God's Presence: The 2016 Michael Ramsey Prize Shortlist 6


Review of Frances Young, God’s Presence: A Contemporary Recapitulation of Early Christianity (Cambridge University Press, 2012).



The final book on the Michael Ramsey Prize shortlist for 2016 is a work of systematic theology.  Frances Young is a very distinguished theologian.  Her writing on the New Testament and early Christian theology is well known and is part of a corpus of writing that dates back to the 1970s.  This book is an integration of all the different concerns of her theological life, as an academic, a theologian of both the New Testament and the early church, a Methodist, a preacher and the mother of a profoundly disabled child, Arthur.  All of these different aspects to Young’s work and writing inform and shape this book.

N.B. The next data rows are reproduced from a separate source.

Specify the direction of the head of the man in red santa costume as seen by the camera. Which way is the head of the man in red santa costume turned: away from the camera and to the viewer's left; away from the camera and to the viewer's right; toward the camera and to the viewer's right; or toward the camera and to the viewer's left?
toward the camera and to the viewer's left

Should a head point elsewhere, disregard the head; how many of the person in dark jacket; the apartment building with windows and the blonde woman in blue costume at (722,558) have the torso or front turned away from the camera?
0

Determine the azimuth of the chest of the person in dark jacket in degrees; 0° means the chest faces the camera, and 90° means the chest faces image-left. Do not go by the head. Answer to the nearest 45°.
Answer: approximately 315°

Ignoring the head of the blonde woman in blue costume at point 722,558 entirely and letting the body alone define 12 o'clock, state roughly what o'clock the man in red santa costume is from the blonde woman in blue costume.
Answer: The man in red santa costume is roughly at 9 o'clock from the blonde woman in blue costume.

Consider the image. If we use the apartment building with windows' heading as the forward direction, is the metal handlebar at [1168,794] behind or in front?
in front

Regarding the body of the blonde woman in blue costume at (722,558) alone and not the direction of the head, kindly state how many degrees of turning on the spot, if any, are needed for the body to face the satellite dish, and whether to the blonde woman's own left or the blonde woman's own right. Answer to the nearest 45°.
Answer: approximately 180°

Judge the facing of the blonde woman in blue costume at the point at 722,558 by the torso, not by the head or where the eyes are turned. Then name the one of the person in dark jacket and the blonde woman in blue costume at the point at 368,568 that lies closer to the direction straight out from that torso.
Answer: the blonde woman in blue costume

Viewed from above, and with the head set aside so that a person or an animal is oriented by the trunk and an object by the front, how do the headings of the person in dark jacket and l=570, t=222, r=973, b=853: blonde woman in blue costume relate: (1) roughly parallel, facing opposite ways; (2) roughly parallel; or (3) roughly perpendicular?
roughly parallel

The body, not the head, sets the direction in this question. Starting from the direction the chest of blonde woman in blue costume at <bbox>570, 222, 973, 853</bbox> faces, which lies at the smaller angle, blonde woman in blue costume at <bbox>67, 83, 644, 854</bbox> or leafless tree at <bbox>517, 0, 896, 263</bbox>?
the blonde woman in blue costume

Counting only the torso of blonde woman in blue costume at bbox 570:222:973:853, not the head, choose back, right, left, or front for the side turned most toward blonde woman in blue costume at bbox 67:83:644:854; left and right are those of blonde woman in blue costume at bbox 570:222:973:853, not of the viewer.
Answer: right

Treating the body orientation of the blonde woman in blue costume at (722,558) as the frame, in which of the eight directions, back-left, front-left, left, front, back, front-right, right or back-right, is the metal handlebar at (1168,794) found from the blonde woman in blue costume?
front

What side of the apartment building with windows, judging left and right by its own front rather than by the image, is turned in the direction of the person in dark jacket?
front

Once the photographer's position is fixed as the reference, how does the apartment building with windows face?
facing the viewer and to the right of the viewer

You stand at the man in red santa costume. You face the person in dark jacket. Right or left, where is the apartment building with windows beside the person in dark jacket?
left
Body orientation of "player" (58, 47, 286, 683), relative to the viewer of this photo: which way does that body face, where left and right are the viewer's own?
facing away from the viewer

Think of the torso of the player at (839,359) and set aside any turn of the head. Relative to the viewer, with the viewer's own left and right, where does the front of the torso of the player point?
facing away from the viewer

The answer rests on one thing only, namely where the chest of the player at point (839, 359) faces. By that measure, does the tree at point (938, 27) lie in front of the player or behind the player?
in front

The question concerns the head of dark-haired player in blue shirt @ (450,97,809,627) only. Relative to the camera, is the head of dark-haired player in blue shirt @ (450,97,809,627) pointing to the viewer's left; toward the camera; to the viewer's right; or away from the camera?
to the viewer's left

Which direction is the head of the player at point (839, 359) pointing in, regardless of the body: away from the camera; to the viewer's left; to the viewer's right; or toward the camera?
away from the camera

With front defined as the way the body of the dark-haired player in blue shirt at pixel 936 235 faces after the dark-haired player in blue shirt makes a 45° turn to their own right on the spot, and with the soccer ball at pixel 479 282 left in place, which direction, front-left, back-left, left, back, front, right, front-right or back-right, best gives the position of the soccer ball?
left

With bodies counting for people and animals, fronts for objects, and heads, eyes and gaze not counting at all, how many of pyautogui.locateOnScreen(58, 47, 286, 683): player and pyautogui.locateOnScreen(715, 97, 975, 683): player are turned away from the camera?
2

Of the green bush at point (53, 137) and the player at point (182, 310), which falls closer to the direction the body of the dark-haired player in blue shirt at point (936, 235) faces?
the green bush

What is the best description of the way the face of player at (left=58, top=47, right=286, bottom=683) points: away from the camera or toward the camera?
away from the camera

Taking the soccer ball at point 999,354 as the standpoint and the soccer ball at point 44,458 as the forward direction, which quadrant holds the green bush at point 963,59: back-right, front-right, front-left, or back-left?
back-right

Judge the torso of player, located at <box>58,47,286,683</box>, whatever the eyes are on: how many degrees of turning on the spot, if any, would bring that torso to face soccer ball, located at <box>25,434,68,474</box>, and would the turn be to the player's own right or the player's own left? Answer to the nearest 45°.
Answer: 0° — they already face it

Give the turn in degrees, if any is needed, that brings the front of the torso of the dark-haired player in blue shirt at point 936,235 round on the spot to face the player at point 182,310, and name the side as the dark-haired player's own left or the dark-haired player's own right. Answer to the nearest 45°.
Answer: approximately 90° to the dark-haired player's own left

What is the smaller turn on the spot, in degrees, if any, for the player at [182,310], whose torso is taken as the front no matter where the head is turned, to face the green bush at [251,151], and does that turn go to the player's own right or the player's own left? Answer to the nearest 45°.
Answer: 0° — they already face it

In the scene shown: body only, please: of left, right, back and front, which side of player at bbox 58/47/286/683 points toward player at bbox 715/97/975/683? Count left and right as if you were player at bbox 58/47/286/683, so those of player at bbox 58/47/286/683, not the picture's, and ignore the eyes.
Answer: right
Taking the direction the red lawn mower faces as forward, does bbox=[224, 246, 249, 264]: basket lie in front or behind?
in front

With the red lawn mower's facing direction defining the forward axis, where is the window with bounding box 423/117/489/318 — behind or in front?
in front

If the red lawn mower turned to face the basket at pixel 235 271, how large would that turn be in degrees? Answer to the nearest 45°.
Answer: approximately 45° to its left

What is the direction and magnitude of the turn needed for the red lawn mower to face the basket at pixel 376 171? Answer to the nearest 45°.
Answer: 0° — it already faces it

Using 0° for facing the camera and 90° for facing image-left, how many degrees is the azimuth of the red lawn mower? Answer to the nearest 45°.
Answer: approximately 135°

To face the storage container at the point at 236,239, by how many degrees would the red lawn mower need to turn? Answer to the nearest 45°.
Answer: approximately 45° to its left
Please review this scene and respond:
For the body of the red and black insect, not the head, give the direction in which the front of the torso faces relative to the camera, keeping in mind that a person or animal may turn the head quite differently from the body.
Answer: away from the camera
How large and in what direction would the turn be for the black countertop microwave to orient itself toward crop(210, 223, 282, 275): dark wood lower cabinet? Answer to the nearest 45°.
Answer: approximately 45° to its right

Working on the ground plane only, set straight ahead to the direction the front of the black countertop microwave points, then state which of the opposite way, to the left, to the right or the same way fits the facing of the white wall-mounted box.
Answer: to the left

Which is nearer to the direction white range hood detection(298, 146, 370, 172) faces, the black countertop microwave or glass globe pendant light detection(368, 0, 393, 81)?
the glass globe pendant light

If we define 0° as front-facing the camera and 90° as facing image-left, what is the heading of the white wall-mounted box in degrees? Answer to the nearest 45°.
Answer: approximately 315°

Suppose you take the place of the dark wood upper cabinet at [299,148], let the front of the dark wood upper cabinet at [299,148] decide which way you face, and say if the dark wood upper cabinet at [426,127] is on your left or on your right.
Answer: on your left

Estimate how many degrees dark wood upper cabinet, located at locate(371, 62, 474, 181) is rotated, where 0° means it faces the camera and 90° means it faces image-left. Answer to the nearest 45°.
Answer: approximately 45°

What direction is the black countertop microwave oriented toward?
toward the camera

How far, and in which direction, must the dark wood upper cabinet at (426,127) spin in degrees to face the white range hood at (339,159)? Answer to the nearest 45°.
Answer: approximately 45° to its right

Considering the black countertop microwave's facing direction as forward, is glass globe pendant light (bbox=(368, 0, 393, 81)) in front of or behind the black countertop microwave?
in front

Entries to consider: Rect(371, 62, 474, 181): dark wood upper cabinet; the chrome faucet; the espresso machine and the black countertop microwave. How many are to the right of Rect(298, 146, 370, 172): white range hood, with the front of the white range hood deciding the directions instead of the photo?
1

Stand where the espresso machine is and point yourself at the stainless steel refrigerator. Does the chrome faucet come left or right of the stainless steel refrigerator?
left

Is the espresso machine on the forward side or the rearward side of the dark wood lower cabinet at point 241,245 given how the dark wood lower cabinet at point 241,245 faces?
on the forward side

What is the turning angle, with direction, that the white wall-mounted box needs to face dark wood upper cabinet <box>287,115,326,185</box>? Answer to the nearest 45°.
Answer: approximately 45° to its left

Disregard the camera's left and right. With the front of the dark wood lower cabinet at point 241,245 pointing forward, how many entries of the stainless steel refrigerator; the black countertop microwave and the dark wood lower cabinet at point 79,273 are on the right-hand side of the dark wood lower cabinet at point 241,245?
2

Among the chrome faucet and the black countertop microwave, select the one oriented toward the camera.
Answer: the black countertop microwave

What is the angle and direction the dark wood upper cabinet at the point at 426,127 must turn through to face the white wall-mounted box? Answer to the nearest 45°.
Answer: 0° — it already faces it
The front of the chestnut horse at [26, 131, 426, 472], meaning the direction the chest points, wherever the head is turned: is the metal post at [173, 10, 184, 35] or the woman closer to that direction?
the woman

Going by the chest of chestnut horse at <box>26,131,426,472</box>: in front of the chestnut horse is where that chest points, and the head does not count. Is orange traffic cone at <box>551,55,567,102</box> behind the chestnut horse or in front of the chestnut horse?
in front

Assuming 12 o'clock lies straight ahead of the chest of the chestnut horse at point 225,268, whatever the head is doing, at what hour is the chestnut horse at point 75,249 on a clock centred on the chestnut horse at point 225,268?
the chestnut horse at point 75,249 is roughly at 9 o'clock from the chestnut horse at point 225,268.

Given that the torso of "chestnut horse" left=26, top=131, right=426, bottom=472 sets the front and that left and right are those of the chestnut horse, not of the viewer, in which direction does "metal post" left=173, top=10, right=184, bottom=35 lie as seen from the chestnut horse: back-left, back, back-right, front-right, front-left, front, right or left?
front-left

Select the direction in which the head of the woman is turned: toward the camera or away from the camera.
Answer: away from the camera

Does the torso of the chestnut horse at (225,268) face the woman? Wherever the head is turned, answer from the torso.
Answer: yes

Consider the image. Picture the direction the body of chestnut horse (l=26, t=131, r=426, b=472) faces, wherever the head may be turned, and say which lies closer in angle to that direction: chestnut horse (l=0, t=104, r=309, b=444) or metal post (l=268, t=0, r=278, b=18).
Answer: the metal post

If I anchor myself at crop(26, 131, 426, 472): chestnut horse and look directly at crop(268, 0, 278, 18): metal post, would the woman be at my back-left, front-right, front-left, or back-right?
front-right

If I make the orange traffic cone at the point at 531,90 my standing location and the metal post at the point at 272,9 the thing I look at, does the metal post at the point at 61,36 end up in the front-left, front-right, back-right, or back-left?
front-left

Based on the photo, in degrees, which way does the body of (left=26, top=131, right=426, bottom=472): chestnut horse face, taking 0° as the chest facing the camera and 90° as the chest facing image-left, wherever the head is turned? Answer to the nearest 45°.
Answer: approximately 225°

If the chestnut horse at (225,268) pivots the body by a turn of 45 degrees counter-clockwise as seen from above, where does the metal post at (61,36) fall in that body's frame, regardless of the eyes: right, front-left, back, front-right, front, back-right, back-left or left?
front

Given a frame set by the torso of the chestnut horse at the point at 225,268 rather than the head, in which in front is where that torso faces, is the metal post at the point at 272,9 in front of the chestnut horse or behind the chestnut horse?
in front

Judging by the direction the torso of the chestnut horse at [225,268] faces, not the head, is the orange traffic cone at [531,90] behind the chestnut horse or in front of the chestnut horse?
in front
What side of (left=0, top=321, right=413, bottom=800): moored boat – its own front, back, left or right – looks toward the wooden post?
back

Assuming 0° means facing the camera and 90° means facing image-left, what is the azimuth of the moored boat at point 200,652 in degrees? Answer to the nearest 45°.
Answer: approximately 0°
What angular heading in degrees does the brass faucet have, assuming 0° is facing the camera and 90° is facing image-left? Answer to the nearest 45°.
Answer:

That theme of integration is also the way in which Young approaches the topics of her theology in this book.  In each chapter she offers a prelude of snapshots, showing the way the subject is rooted in the life of individuals and communities.  There is an account of the way in which the early Christian theologians used the Bible, and the way in which the themes they drew out relate to our understandings today.  There is an account of preaching using the theme and discussions, and a final postlude of poetry.  At some stage in each chapter, the significance of experience, and specifically Young’s own experience as the mother of Arthur, is explored.  This is a very Methodist theological approach, and a very rich one.

This insights that Young draws out from the fairly traditional topics of a systematic theology are deep and often profound.  There is a humility about her approach, not least because she is properly insistent upon the creatureliness of herself, other human beings and theology.  I was struck profoundly by insights into ecumenism, and the necessity of the body of Christ to be broken; the need for Mary to be taken more seriously by Protestant theology; the need for Christian theology to re-shape intellect; and the need for accounts of atonement to embrace metaphor deeply.  But above all, the whole book is pervaded by a deep humility, an understanding of the brokenness of human lives through which God is seen, and a rootedness in praise of the creator.

This is a very British systematic theology.  It is not a programmatic work beginning a theological career.  Rather it is a reflective work, drawing together the threads and the wisdom hard won through life and theological work.  It is a privilege to read this book, and I can’t help feeling I have only scratched its surface.  I will return to this book again and again.  It is a very worthy entry on a very high calibre shortlist.